DIRECTIONS FOR THIS TASK: A faithful copy is required of the lines from the top of the entries through the line that contains "62: (115, 66)", both included, with no pictures.

Data items:
=-=-=

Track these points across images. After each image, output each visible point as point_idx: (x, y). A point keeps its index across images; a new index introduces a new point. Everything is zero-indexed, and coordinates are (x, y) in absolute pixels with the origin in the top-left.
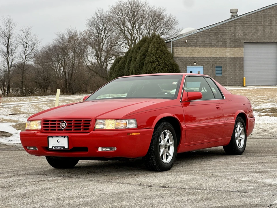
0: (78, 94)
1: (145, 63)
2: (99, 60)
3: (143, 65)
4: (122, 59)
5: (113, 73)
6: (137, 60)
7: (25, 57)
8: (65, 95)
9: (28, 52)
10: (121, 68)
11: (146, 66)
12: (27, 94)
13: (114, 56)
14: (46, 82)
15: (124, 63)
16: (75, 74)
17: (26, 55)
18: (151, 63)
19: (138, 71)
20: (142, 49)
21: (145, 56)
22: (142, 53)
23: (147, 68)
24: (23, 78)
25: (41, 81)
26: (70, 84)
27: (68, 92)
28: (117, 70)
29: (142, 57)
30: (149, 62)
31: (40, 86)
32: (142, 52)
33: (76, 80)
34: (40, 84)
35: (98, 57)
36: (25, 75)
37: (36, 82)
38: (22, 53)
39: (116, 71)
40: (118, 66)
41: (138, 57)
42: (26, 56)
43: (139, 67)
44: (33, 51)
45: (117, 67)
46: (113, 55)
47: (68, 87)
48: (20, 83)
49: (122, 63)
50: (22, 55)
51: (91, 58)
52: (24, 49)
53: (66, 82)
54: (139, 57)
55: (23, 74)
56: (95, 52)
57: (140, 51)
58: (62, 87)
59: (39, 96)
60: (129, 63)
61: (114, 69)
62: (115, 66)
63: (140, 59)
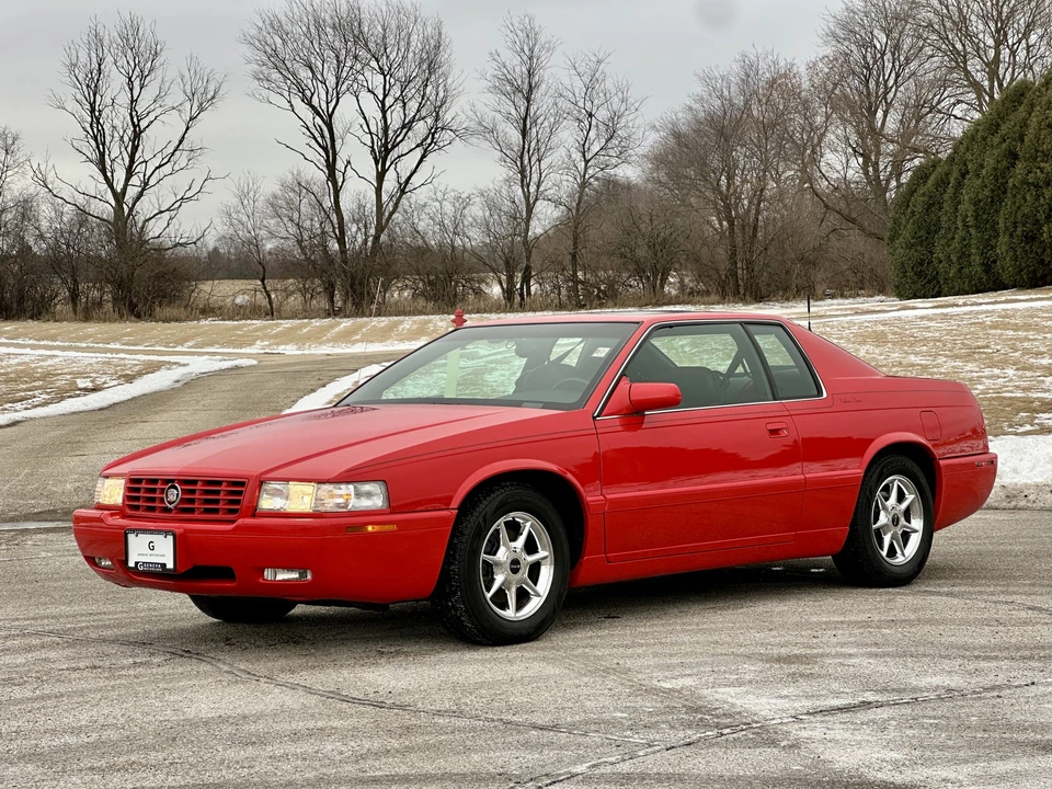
0: (777, 301)
1: (1010, 185)
2: (871, 169)
3: (1005, 192)
4: (939, 169)
5: (904, 222)
6: (984, 172)
7: (583, 163)
8: (729, 302)
9: (596, 148)
10: (933, 204)
11: (1015, 196)
12: (591, 301)
13: (921, 155)
14: (659, 254)
15: (943, 182)
16: (766, 225)
17: (588, 157)
18: (1037, 186)
19: (985, 217)
20: (1004, 129)
21: (1013, 156)
22: (1004, 145)
23: (1017, 204)
24: (575, 244)
25: (642, 252)
26: (749, 265)
27: (742, 291)
28: (919, 209)
29: (1004, 163)
30: (1028, 184)
31: (639, 272)
32: (1005, 141)
33: (772, 251)
34: (637, 263)
35: (868, 159)
36: (584, 231)
37: (625, 257)
38: (573, 150)
39: (913, 213)
40: (924, 195)
41: (990, 162)
42: (587, 162)
43: (992, 201)
44: (615, 141)
45: (919, 200)
46: (916, 150)
47: (740, 272)
48: (567, 260)
49: (937, 185)
50: (574, 156)
51: (844, 161)
52: (581, 136)
53: (734, 254)
54: (992, 161)
55: (576, 228)
56: (854, 138)
57: (996, 140)
58: (720, 276)
59: (633, 306)
60: (959, 185)
61: (908, 206)
62: (912, 195)
63: (995, 169)
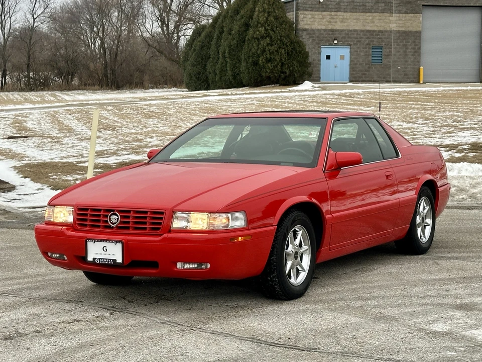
0: (126, 89)
1: (247, 38)
2: (165, 28)
3: (244, 42)
4: (207, 30)
5: (190, 54)
6: (233, 32)
7: (33, 20)
8: (104, 89)
9: (39, 12)
10: (204, 46)
11: (248, 44)
12: (37, 87)
13: (192, 22)
14: (70, 66)
15: (209, 36)
16: (122, 53)
17: (35, 16)
18: (258, 39)
19: (233, 53)
20: (242, 12)
21: (247, 26)
22: (243, 20)
23: (250, 48)
24: (29, 59)
25: (62, 64)
26: (113, 71)
27: (110, 84)
28: (197, 48)
29: (243, 28)
30: (254, 38)
31: (60, 74)
32: (242, 18)
33: (124, 65)
34: (59, 69)
35: (163, 23)
36: (33, 53)
37: (53, 66)
38: (27, 13)
39: (195, 50)
40: (200, 41)
41: (236, 28)
42: (34, 19)
43: (237, 46)
44: (48, 10)
45: (197, 44)
46: (191, 20)
47: (109, 75)
48: (25, 67)
49: (206, 37)
50: (28, 16)
51: (151, 24)
52: (31, 7)
53: (106, 67)
54: (237, 27)
55: (29, 51)
56: (157, 14)
57: (238, 17)
58: (99, 77)
59: (58, 90)
60: (219, 38)
61: (192, 46)
62: (193, 41)
63: (239, 31)
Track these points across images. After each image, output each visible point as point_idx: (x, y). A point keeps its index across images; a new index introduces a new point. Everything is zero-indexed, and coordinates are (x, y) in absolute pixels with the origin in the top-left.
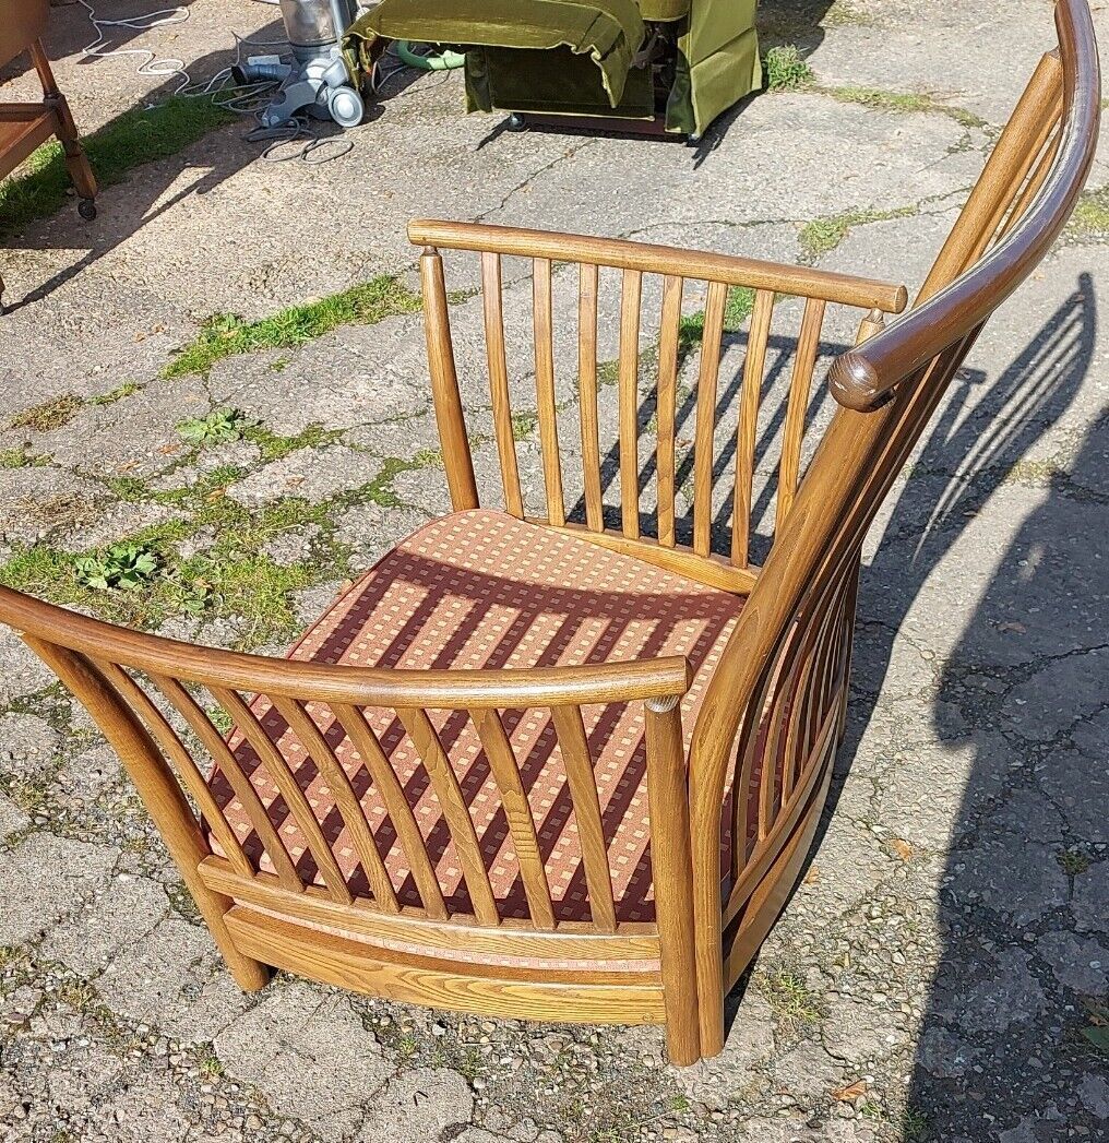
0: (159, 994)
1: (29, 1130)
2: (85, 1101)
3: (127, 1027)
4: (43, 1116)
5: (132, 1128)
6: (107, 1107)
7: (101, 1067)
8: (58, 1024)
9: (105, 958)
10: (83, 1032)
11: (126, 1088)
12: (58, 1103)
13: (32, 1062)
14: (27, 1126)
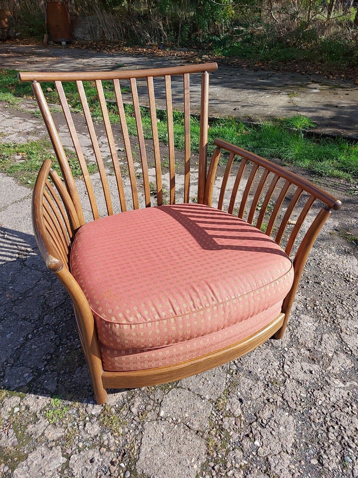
0: (214, 376)
1: (275, 395)
2: (259, 382)
3: (229, 381)
4: (269, 393)
5: (262, 364)
6: (259, 375)
7: (246, 383)
8: (235, 406)
9: (203, 401)
10: (235, 396)
11: (250, 372)
12: (263, 390)
13: (252, 409)
14: (274, 396)
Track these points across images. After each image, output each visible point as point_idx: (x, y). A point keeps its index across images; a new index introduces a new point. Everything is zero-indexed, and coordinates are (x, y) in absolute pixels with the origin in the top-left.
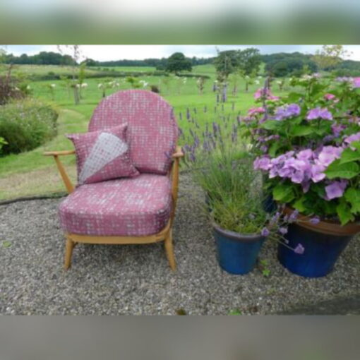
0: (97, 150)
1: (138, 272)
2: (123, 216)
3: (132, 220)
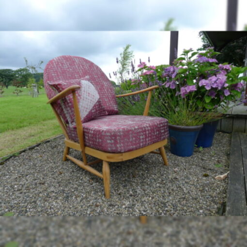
0: (85, 93)
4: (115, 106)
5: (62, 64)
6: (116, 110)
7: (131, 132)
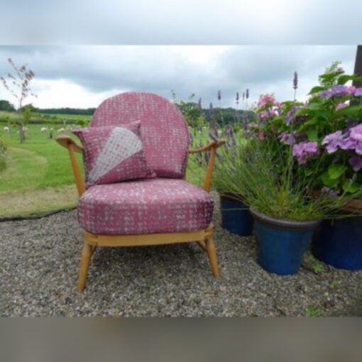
0: (112, 145)
1: (177, 284)
2: (172, 205)
3: (182, 209)
6: (176, 171)
7: (106, 208)
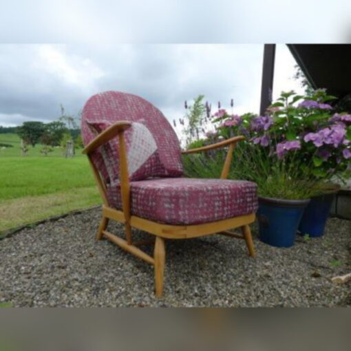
0: (138, 140)
4: (178, 164)
5: (109, 101)
6: (180, 170)
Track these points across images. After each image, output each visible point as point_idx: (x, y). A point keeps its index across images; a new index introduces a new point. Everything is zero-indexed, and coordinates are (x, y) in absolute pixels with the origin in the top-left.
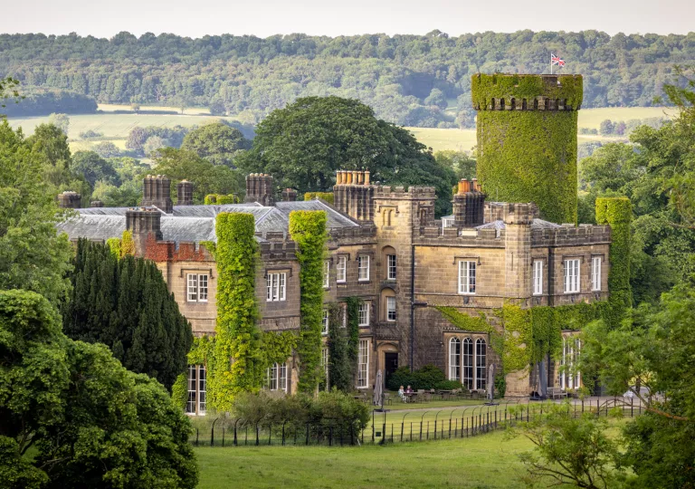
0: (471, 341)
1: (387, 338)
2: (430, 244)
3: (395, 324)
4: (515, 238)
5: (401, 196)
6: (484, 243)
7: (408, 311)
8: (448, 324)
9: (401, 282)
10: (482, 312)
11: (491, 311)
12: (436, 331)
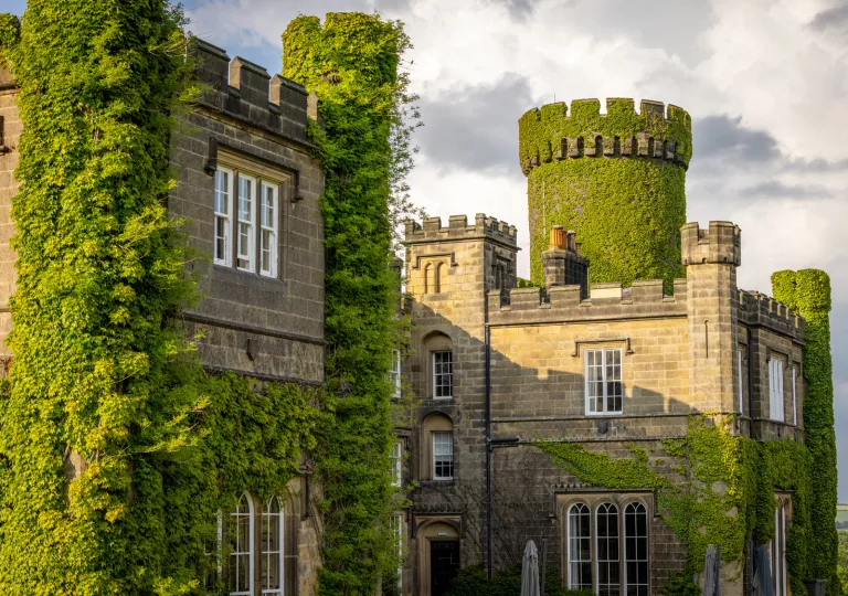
0: (613, 509)
1: (436, 511)
2: (521, 320)
3: (452, 483)
4: (710, 291)
5: (461, 232)
6: (639, 310)
7: (479, 456)
8: (565, 478)
9: (464, 399)
10: (638, 447)
11: (659, 446)
12: (539, 493)
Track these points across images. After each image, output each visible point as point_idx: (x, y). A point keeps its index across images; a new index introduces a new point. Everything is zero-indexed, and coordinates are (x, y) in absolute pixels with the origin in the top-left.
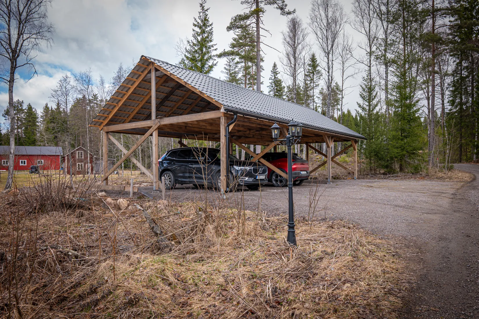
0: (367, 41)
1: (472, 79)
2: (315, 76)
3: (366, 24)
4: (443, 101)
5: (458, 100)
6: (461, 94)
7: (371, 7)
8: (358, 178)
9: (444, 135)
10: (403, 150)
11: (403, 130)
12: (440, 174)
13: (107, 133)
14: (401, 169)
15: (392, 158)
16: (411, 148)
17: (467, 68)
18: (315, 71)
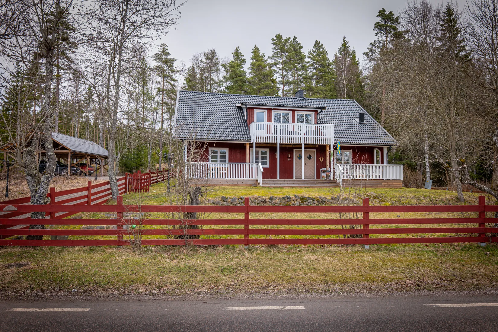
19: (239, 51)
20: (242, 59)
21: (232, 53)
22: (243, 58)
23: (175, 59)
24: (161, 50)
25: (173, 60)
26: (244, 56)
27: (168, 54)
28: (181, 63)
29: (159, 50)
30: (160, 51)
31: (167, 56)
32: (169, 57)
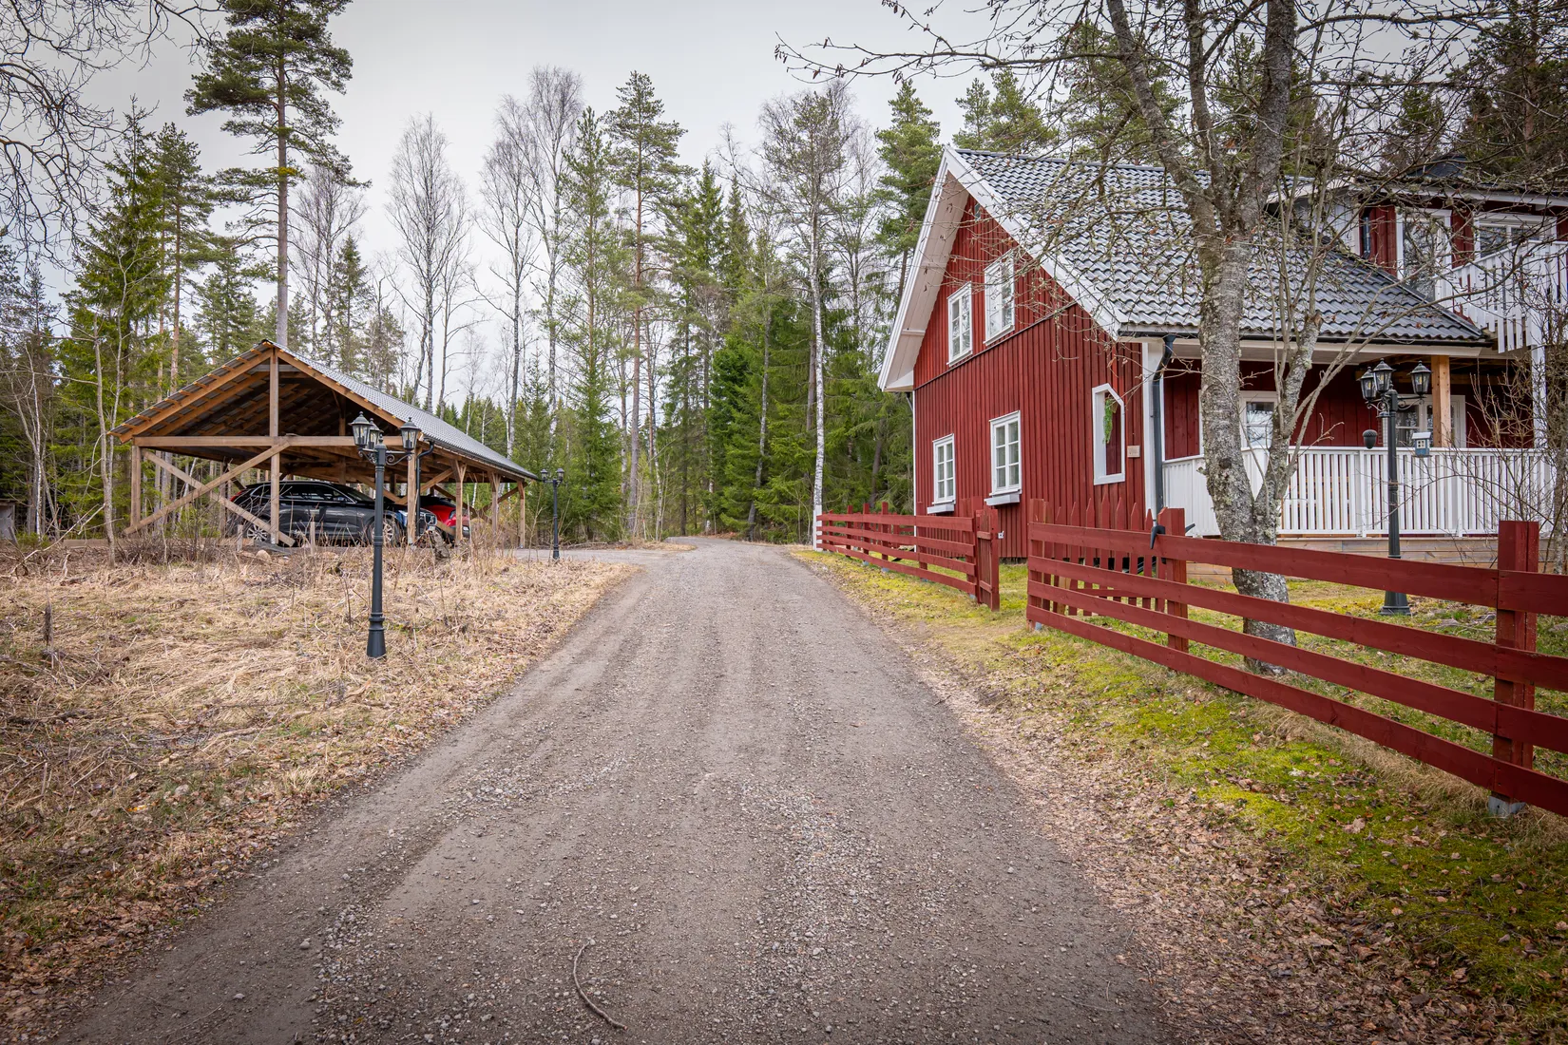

=-=-=

OUTPUT OF THE TASK:
Track these points across images. After each image, output each visible point as point_idx: (x, y). A point keeps its index across images; a new index introduces a new point. Everything is zero-indexed, and coordinates are (x, y) in absolute pixels with the origin in the top-left.
0: (78, 94)
1: (145, 63)
2: (99, 60)
3: (143, 65)
4: (122, 59)
5: (113, 73)
6: (137, 60)
7: (25, 57)
8: (65, 95)
9: (28, 52)
10: (121, 68)
11: (146, 66)
12: (27, 94)
13: (114, 56)
14: (46, 82)
15: (124, 63)
16: (75, 74)
17: (26, 55)
18: (151, 63)
19: (138, 71)
20: (142, 49)
21: (145, 56)
22: (142, 53)
23: (147, 68)
24: (23, 78)
25: (41, 81)
26: (70, 84)
27: (68, 92)
28: (117, 70)
29: (142, 57)
30: (149, 62)
31: (40, 86)
32: (142, 52)
33: (76, 80)
34: (40, 84)
35: (98, 57)
36: (25, 75)
37: (36, 82)
38: (22, 53)
39: (116, 71)
40: (118, 66)
41: (138, 57)
42: (26, 56)
43: (139, 67)
44: (33, 51)
45: (117, 67)
46: (113, 55)
47: (68, 87)
48: (20, 83)
49: (122, 63)
50: (22, 55)
51: (91, 58)
52: (24, 49)
53: (66, 82)
54: (139, 57)
55: (23, 74)
56: (95, 52)
57: (140, 51)
58: (62, 87)
59: (39, 96)
60: (129, 63)
61: (114, 69)
62: (115, 66)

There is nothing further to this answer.